**Teks Latihan**
· · · · · · ·
Sebelum berlaku umum, kebijakan ini sudah berlaku di partai "big match" seperti Arema Vs Persebaya Surabaya dan Persija Vs Persib. Karena tingginya tensi rivalitas, tim tamu bahkan diantar-jemput naik rantis ke stadion, dan diperbolehkan untuk tidak ikut konferensi pers pascalaga.
Tapi, ketika larangan suporter tandang berlaku umum, tentu saja ada kesan "pukul rata" dari PSSI dan PT LIB. Kali ini, semua suporter diperlakukan sama, termasuk yang sebenarnya punya hubungan baik cukup lama.
Meski terkesan kurang proporsional, keputusan ini tak lepas dari pertimbangan semua pihak, dengan melihat situasi secara umum. Pertimbangan makro ini tak hanya berkaitan dengan aspek kompetisi, tapi juga berkaitan dengan aspek keamanan.
· · · · · · ·
**Kumpulan Data**

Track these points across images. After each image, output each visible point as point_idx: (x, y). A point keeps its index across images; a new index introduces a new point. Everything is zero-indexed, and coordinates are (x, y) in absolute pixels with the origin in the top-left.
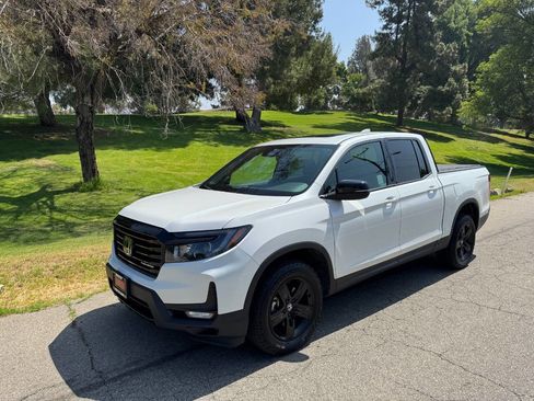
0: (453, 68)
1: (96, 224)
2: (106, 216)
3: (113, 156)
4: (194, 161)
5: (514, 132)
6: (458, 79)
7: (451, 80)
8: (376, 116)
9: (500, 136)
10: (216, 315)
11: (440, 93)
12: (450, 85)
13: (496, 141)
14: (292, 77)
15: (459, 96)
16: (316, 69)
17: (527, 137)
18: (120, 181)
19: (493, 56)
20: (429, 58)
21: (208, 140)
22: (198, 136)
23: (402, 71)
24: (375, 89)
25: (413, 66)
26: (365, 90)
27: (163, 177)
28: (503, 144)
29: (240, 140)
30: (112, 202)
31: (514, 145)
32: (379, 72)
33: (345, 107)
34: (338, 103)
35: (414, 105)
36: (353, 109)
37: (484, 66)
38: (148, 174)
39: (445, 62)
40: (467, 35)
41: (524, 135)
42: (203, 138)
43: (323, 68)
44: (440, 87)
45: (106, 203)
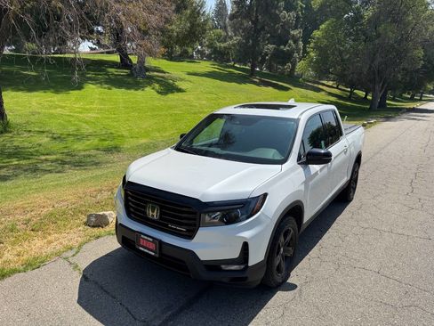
· · · · · · ·
**Perintah Tugas**
Tuliskan tanpa perubahan bagian teks latihan di atas, mulai dari "Tapi, ketika larangan" dan berlanjut hingga "baik cukup lama.".

**Jawaban Tugas**
Tapi, ketika larangan suporter tandang berlaku umum, tentu saja ada kesan "pukul rata" dari PSSI dan PT LIB. Kali ini, semua suporter diperlakukan sama, termasuk yang sebenarnya punya hubungan baik cukup lama.